ESPAÇO

Pesquisadores usam galáxia como um telescópio cósmico para estudar universo

Os especialistas explicam que este tipo de galáxias são iluminadas e "esticadas", de forma que proporciona a identificação e observação mais nítida do que poderia ser chamado de matéria prima do universo

Um grupo de pesquisadores da Universidade do Estado da Carolina do Norte desenvolveu um instrumento único para auxiliar nos estudos de fenômenos cósmicos que originaram o universo, chamados de berçários galácticos. Os cientistas construíram uma espécie de telescópio cósmico com uma galáxia com lente gravitacional. O estudo foi publicado na revista Nature, nesta quarta-feira (18/5).

Os especialistas explicam que este tipo de galáxias são iluminadas e “esticadas”, de forma que proporciona a identificação e observação mais nítida do que poderia ser chamado de matéria prima do universo: enormes nuvens de gás neutro difuso, conhecidas como sistemas Damped Lyman-a, ou DLAs.

As DLAs são berçários galáticos, porque os gases delas que se condensavam alimentavam a formação de estrelas e galáxias. Por isso, os cientistas afirmam que é imprescindível a observação clara das DLAs, para que seja cada vez mais compreendido como se dá a formação do universo, das galáxias e das estrelas.

“As DLAs são a chave para entender como as galáxias se formam no universo, mas normalmente são difíceis de observar, pois as nuvens são muito difusas e não emitem luz por si mesmas”, diz Rongmon Bordoloi, professor assistente de física da North Carolina State University. e autor principal da pesquisa.

Montando o telescópio: a galáxia com lente no lugar de buracos negros

Para enxergar os elementos das DLAs, os cientistas já aproveitavam o espaço como parte do telescópio. No entanto, esse era limitado. Isso porque os astrofísicos usavam quasares, buracos negros supermassivos que emitem luz, como um plano de fundo ou luz de fundo para detectar as nuvens DLAs.

Os quasares ajudavam a identificar onde estavam as DLAs, mas pouco serviam para medir tamanho, massa e detalhes desses berçários. Agora, com as galáxias com lentes gravitacionais, os cientistas conseguiram não só uma iluminação melhor, mas também maior nitidez para observar de perto dois DLAs com mais de dois terços do tamanho da Via Láctea atualmente.

“Galáxias com lentes gravitacionais referem-se a galáxias que parecem esticadas e iluminadas”, diz Bordoloi. “Isso ocorre porque há uma estrutura gravitacionalmente massiva na frente da galáxia que dobra a luz que vem dela enquanto viaja em nossa direção. Então acabamos olhando para uma versão estendida do objeto – é como usar um telescópio cósmico que aumenta a ampliação e nos dá uma melhor visualização”, explica o cientista.

Para os especialistas, a vantagem do novo “telescópio” é dupla: primeiro permite fazer leituras em diferentes partes das DLAs e, segundo, porque “a lente estende a DLA” e é possível observar escalas muito pequenas. “Por exemplo, se o objeto tem um ano-luz de diâmetro, podemos estudar pequenos pedaços com alto nível de fidelidade”, exemplifica.

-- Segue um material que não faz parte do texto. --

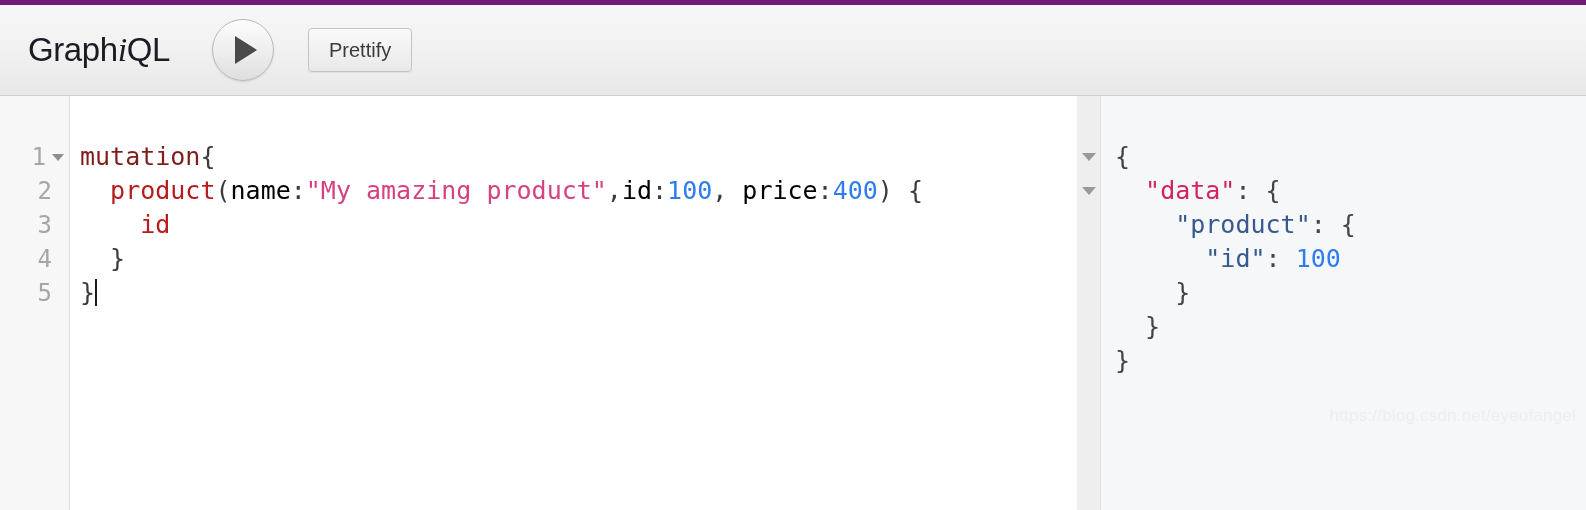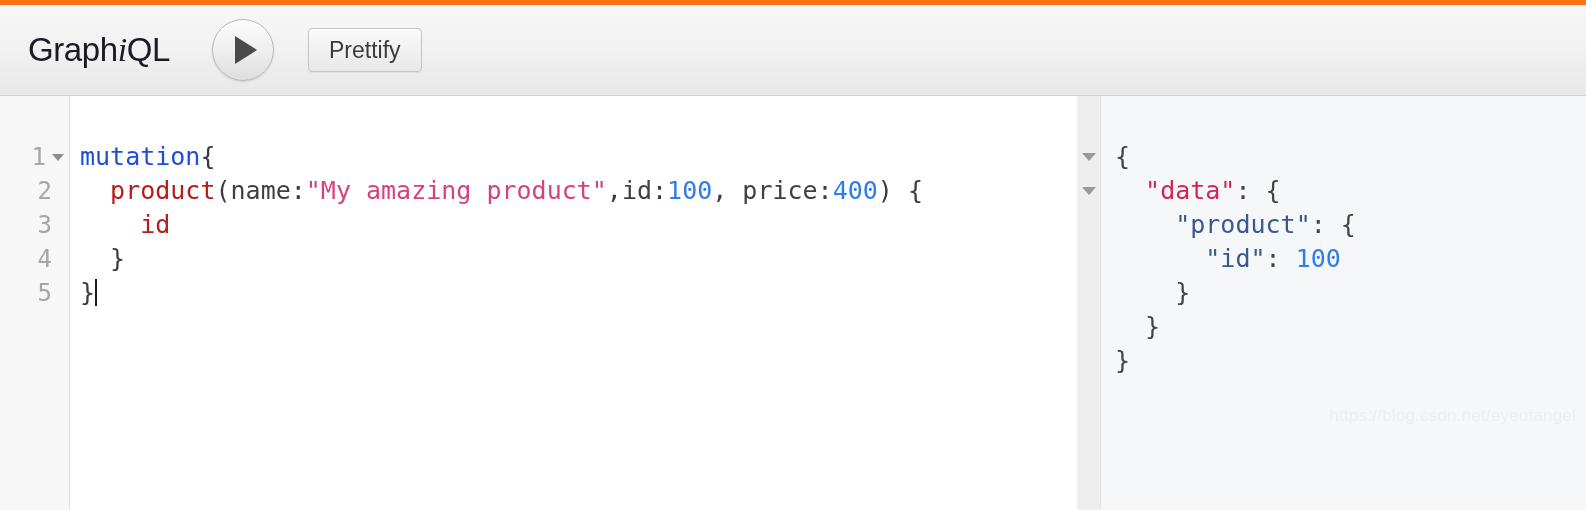--- a/index.html
+++ b/index.html
@@ -16,7 +16,7 @@
     position: relative;
     width: 1586px;
     height: 432px;
-    border-top: 5px solid #f97316;
+    border-top: 5px solid #701a75;
     background: #ffffff;
   }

As galáxias com lentes gravitacionais foram colocadas como planos de fundo para fazer uma espectroscopia por meio do Keck Cosmic Web Imager, uma parte do telescópio Keck II, instalado no Observatório W M Keck, no Havaí. A espectroscopia ampliou as imagens captadas pelas galáxias das lentes.

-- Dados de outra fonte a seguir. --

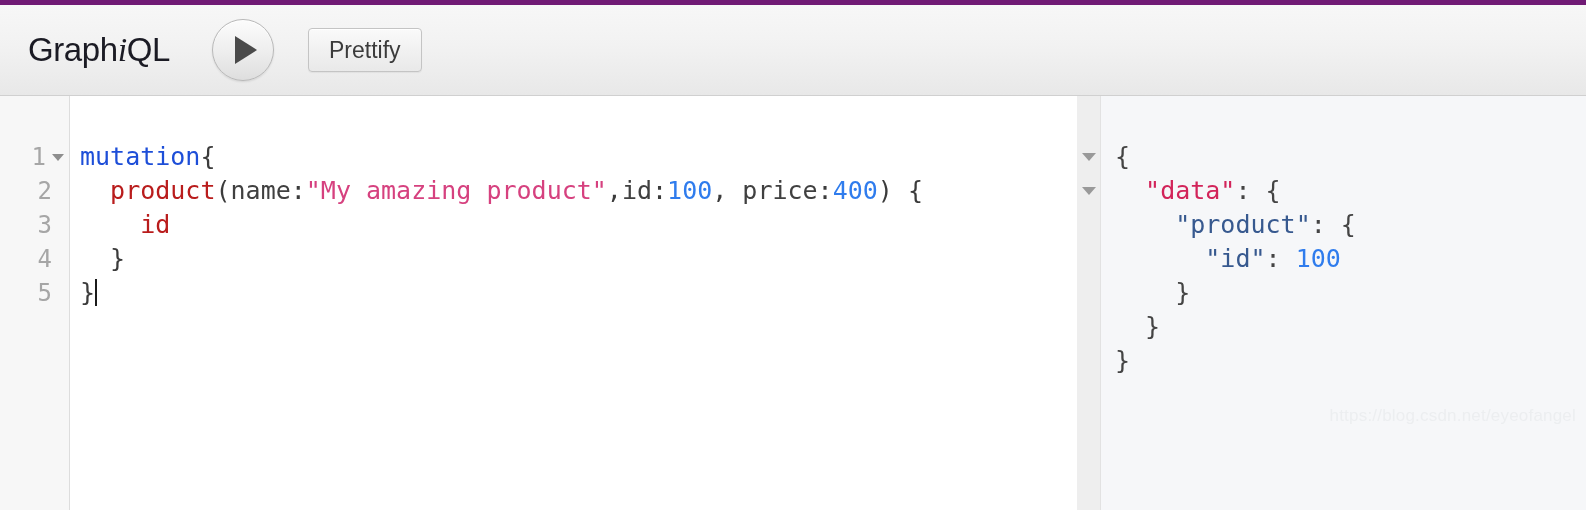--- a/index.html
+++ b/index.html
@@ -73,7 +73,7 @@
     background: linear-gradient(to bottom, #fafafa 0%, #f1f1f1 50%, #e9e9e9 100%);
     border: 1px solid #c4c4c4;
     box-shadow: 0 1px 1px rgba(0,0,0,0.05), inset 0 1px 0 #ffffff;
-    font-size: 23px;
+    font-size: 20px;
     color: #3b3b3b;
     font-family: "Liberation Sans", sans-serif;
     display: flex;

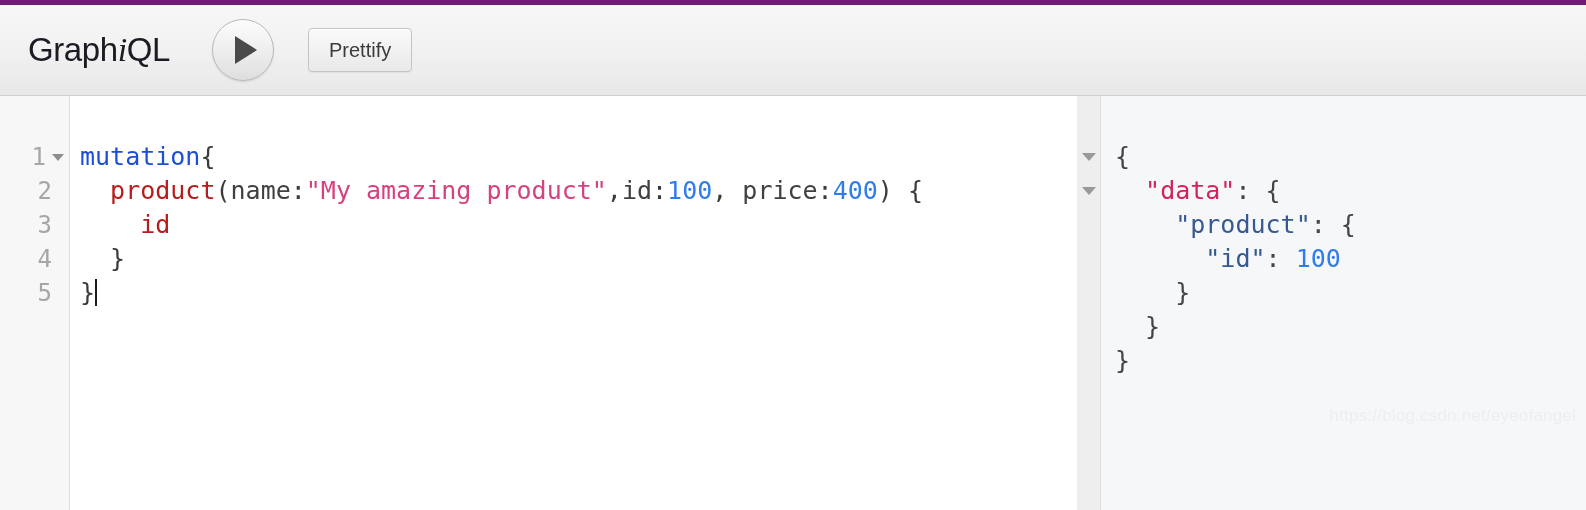--- a/index.html
+++ b/index.html
@@ -148,7 +148,7 @@
     white-space: pre;
     color: #2f2f2f;
   }
-  .tok-kw       { color: #1d4ed8; }
+  .tok-kw       { color: #7f1d1d; }
   .tok-field    { color: #b91c1c; }
   .tok-punct    { color: #3b3b3b; }
   .tok-argname  { color: #404040; }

“A espectroscopia de campo integral permitiu que os pesquisadores obtivessem um espectro em cada pixel da parte do céu visado, tornando a espectroscopia de um objeto estendido no céu muito eficiente”, detalha Bordoloi.

O processo foi tão eficiente que permitiu que os pesquisadores descobrissem que as duas DLAs continham galáxias dentro delas. “Esperei a maior parte da minha carreira por essa combinação: um telescópio e instrumento suficientemente poderosos e a natureza nos dando um pouco de alinhamentos de sorte para estudar não um, mas dois DLAs de uma maneira nova e rica”, diz John O’Meara, cientista-chefe do Observatório W.M. Keck.

“Mas, para mim, a coisa mais incrível sobre os DLAs que observamos é que eles não são únicos – eles parecem ter semelhanças em estrutura, galáxias hospedeiras foram detectadas em ambos e suas massas indicam que eles contêm combustível suficiente para a próxima geração de formação de estrelas”, acrescenta Bordoloi. “Com esta nova tecnologia à nossa disposição, seremos capazes de aprofundar como as estrelas se formaram no início do universo”, conclui.